Francoise Louise De La Baume Le Blanc La Valliere, duchess de, mistress of Louis XIV., born in Tours in August, 1644, died in Paris, June 6, 1710. After the death of her father, a nobleman and superior officer, her mother married the baron de Saint-Remy, who was attached to the household of the duchess of Orleans. Introduced at court and appointed maid of honor to Henrietta of England, sister-in-law of Louis XIV., Mlle, de La Valliere soon received the homage of several distinguished persons, whose attentions she discountenanced from a feeling of sincere love and admiration for the king. All who became acquainted with the young lady were struck with her modesty, gentleness, and truthfulness, as well as with her personal charms and varied accomplishments; and the most eminent French writers, as Racine, La Fontaine, and Mme. de Sevigne, bestow the highest encomiums upon her virtues and graces. Her love for Louis XIV. was as enthusiastic as it was disinterested; and after having for some time resisted his advances, she became his mistress in 1661, but on several occasions felt impelled by conscientious scruples to desert her lover, who twice succeeded in bringing her back from the convent in which she had taken refuge.

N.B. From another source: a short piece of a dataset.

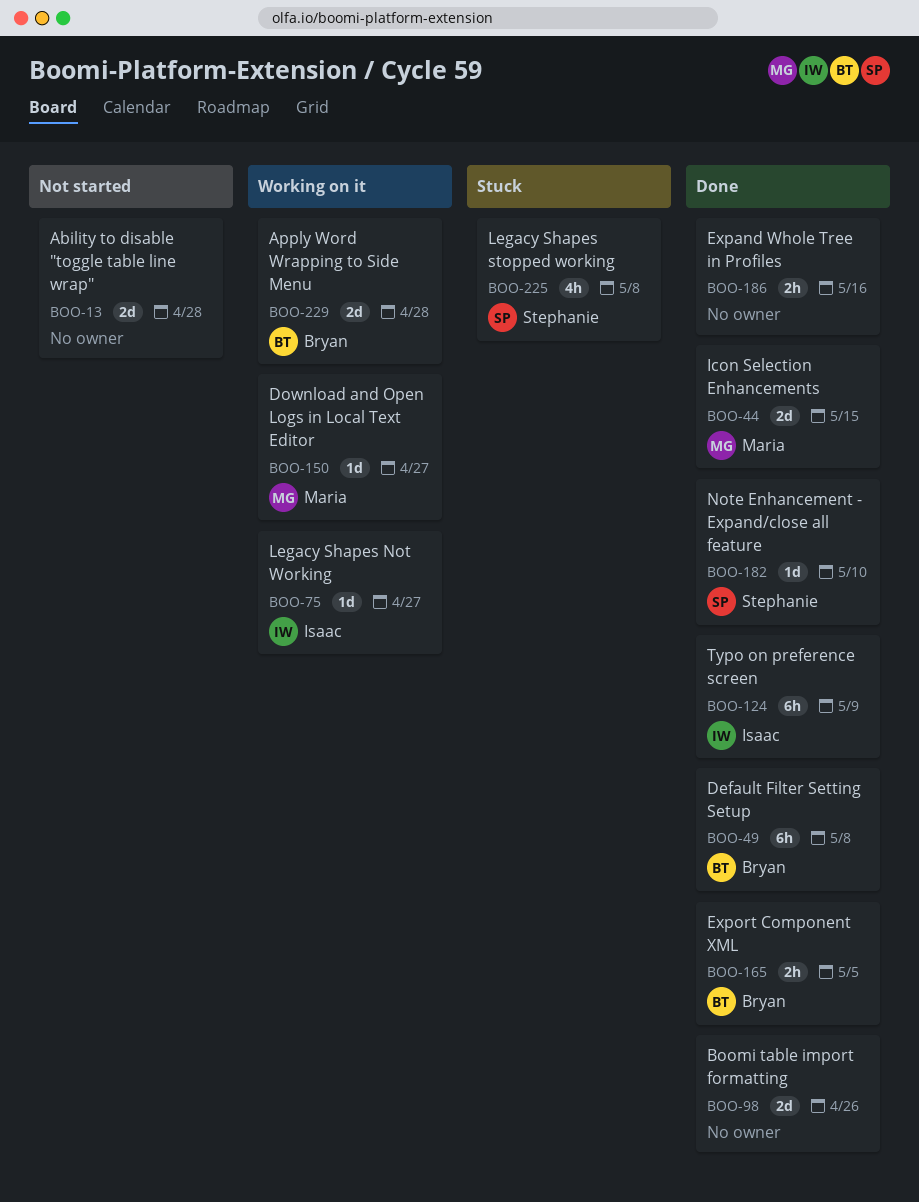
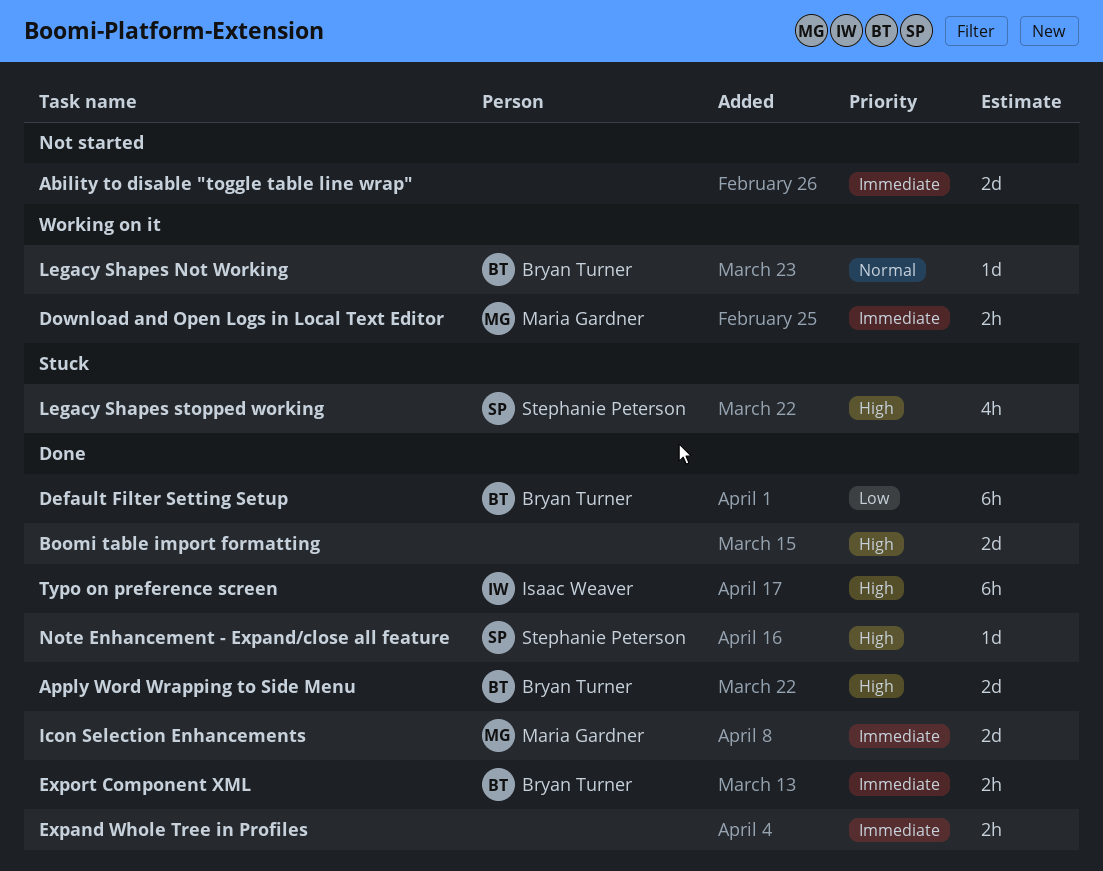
Apply Word Wrapping to Side Menu, status: Working on it -> Done
Download and Open Logs in Local Text Editor, estimate: 1d -> 2h
Legacy Shapes Not Working, owner: Isaac Weaver -> Bryan Turner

In 1674, however, she left him definitely, and took the veil in the Carmelite convent of the faubourg St. Jacques under the name of Sister Louise. She received the visits of the queen, the duchess of Orleans, and other warm admirers, and, engaged in works of piety and charity, spent the rest of her life in the seclusion of that convent, of which Mme. de Montespan, who had succeeded her as mistress of the king, also eventually became an inmate. She bore four children to the king, two of whom were legitimated, viz., Mlle de Blois, who married the prince of Conti, and the count of Vermandois. She wrote a work entitled Refiexions suv la misericorde de Dieu, par une dame penitente (1680), of which a copy, dated 1688, with corrections by Bossuet, was discovered in the Louvre library by M. Damas-Hinard in 1852. The original as well as the corrected work was edited by M. Romaine Cornut (Paris, 1854). A collection of her letters was published in 1767. Among the works based upon her life, the novel of Mme. de Genlis has attained the greatest popularity. Lebrun's "Magdalen " in the Val-de-Grace in Paris has been said to represent the features of the duchess, but this is now very generally disbelieved.

See Arsene Houssaye, Mlle, de La Valliere et Mme. de Montespan (Paris, 1860). - Her grand-nephew, Louis Cesar de La Valliere (1708-'80), was a celebrated bibliophile.